▶ **Texto fornecido**
STJ mantém sentença que manda CEF ressarcir por saque indevido

A Caixa Econômica Federal é a responsável civil pela movimentação em caderneta de poupança efetuada com procuração falsa. O entendimento é da Terceira Turma do Superior Tribunal de Justiça, que rejeitou recurso da CEF contra o espólio de Pedro Martins Cotta e Gilberta Pinheiro Cotta.

O questionamento envolve o saque irregular feito por terceiros na caderneta de poupança de Pedro Cotta, depois de sua morte. Detalhe: o saque foi feito com procuração falsa.

O relator do processo, ministro Ari Pargendler, entendeu que a Caixa foi induzida ao erro, "mas tinha condições de flagrá-lo pelo cuidado preciso". O entendimento foi acompanhado por unanimidade pelos ministros.

Fernando Pinheiro Cotta, filho e herdeiro único do casal, entrou com ação ordinária na Sexta Vara Federal do Rio de Janeiro para cobrar da Caixa o ressarcimento de todo o saldo debitado indevidamente da caderneta de poupança de Pedro Cotta, na agência de Madureira. Pedro morreu em fevereiro de 1988. Depois de maio do mesmo ano foram feitos oito saques da conta por terceiros. Antes das retiradas, o saldo da caderneta era de NCz$ 1.620.400,84 e, em setembro de 1989, ela foi zerada.

Em diligências solicitadas ao juízo da Quarta Vara de Órfãos e Sucessões do Rio de Janeiro, a pedido do herdeiro, ficou constatada a existência de uma caderneta de poupança no nome do pai, na agência da Caixa em Madureira. Verificou-se também que a conta foi movimentada por terceiro, Sebastião Mattos Filho, por meio de uma procuração supostamente outorgada por Pedro Cotta em maio de 1988, embora ele tenha falecido em fevereiro do mesmo ano, isto é, três meses antes.

▶ **Tarefa 1**
Liste todas as pessoas citadas pelo nome na notícia sobre o saque indevido na poupança, cada uma uma única vez.
▶ **Tarefa 2**
Reescreva o trecho da notícia sobre o saque indevido na poupança que começa com as palavras que contêm "A Caixa Econômica" e termina com "unanimidade pelos ministros.", substituindo "procuração falsa" por "procuração forjada".
▶ **Tarefa 3**
Prossiga com a notícia sobre o saque indevido na poupança a partir do ponto em que ela termina.

Dados de compreensão de gráficos
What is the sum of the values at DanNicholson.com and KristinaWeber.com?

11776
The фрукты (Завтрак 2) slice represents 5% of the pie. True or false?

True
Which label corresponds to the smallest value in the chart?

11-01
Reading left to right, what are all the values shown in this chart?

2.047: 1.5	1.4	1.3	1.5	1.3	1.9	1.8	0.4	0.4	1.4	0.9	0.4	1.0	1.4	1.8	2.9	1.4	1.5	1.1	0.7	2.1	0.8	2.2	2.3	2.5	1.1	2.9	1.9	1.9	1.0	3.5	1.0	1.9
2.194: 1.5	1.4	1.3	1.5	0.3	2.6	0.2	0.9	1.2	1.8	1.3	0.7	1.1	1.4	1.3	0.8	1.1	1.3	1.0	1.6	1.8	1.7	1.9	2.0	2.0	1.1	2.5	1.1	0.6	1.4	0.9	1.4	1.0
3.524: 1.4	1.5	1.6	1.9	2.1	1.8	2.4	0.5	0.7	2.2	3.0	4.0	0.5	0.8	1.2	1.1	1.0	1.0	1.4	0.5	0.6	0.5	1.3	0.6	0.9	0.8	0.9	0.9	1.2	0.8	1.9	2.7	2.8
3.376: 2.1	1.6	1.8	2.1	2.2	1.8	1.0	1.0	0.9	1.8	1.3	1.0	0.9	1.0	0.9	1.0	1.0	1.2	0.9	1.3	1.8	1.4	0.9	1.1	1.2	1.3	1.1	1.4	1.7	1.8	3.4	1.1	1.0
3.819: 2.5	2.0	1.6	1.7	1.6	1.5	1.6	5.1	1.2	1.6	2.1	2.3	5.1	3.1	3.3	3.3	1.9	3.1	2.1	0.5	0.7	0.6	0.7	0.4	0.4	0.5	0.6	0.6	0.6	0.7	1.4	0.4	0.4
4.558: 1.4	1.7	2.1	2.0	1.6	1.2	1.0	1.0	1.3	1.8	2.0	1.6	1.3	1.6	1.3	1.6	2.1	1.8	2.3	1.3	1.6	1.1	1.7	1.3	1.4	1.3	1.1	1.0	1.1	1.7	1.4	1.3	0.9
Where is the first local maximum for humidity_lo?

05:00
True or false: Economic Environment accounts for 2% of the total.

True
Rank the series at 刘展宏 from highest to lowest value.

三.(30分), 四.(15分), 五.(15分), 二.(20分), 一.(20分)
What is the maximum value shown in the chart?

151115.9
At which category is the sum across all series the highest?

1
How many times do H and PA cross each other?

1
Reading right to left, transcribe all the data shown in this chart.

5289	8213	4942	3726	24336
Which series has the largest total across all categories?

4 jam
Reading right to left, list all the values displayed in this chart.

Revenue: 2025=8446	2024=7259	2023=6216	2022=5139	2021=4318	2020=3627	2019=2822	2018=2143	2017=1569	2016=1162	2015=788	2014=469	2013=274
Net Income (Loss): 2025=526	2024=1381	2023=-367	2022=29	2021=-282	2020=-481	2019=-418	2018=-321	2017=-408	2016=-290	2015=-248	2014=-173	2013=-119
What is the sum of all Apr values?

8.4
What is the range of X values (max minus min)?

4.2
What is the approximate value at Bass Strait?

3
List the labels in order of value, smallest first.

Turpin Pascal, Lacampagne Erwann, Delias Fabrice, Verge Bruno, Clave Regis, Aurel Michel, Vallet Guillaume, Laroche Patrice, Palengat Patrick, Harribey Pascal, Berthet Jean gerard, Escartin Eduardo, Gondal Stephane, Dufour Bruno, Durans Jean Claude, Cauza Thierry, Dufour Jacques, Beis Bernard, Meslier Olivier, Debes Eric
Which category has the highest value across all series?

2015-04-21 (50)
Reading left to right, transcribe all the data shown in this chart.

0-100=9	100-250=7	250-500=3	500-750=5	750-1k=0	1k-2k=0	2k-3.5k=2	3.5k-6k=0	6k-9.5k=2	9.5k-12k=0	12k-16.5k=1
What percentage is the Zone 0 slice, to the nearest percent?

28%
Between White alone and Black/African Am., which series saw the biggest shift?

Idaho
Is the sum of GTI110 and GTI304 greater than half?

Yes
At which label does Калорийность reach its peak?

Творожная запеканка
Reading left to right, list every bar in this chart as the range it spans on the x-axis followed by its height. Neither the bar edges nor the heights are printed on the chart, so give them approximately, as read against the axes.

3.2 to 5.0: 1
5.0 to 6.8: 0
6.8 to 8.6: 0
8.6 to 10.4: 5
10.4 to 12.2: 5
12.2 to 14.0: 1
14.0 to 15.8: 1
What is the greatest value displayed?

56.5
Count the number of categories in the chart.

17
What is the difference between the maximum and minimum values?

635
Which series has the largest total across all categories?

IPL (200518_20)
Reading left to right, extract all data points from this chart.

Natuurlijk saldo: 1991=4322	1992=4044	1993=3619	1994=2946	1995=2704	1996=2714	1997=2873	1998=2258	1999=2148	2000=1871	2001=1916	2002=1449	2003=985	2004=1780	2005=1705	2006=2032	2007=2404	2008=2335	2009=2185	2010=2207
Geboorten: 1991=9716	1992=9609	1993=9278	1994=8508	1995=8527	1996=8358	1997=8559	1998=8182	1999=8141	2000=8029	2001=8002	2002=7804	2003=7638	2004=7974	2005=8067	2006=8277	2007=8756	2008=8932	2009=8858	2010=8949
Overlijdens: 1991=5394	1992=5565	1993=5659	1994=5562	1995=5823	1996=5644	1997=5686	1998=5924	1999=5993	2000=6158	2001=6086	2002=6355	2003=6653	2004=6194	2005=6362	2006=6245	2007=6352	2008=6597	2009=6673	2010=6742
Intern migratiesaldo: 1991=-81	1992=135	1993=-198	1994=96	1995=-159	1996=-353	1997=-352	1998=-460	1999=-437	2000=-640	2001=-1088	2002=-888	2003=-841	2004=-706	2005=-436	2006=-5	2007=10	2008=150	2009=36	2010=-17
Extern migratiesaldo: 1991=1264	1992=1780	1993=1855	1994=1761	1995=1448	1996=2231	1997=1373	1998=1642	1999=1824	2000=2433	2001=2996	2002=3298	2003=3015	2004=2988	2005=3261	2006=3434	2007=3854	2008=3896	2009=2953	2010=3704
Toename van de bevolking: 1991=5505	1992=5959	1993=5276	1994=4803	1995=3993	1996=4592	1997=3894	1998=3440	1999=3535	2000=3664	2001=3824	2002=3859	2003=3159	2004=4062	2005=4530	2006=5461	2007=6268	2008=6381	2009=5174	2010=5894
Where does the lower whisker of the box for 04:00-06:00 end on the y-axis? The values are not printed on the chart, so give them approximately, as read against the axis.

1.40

▶ **Resposta 1**
Pedro Martins Cotta
Gilberta Pinheiro Cotta
Ari Pargendler
Fernando Pinheiro Cotta
Sebastião Mattos Filho

▶ **Resposta 2**
A Caixa Econômica Federal é a responsável civil pela movimentação em caderneta de poupança efetuada com procuração forjada. O entendimento é da Terceira Turma do Superior Tribunal de Justiça, que rejeitou recurso da CEF contra o espólio de Pedro Martins Cotta e Gilberta Pinheiro Cotta.

O questionamento envolve o saque irregular feito por terceiros na caderneta de poupança de Pedro Cotta, depois de sua morte. Detalhe: o saque foi feito com procuração forjada.

O relator do processo, ministro Ari Pargendler, entendeu que a Caixa foi induzida ao erro, "mas tinha condições de flagrá-lo pelo cuidado preciso". O entendimento foi acompanhado por unanimidade pelos ministros.

▶ **Resposta 3**
A Caixa foi comunicada do fato. Entretanto, alegou que a procuração estava dentro dos padrões dos cartórios, tendo sido emitida pelo 22o Ofício de Notas do Rio. A falsidade da procuração foi confirmada pelo cartório e aberto um inquérito administrativo na Corregedoria-Geral de Justiça para apurar as causas do fato.

A juíza substituta Márcia Helena Ribeiro Nunes, da Sexta Vara Federal, julgou procedente o pedido, determinando a nulidade dos pagamentos efetuados irregularmente desde fevereiro de 1988 e condenou a Caixa a corrigir o saldo monetariamente e a pagar juros de 0,5% ao mês, além do reembolso das custas e honorários.

A instituição financeira recorreu. Alegou ter feito os pagamentos de boa-fé. O Tribunal Regional Federal da 2a Região negou a apelação da Caixa e manteve a nulidade dos saques. O TRF obrigou a CEF a fazer o total da conta de poupança.

A instituição interpôs recurso especial para o processo subir ao STJ. No seu voto, o ministro Ari Pargendler recomendou que a Caixa reclame o prejuízo em uma ação contra o 22o Ofício de Notas do Rio.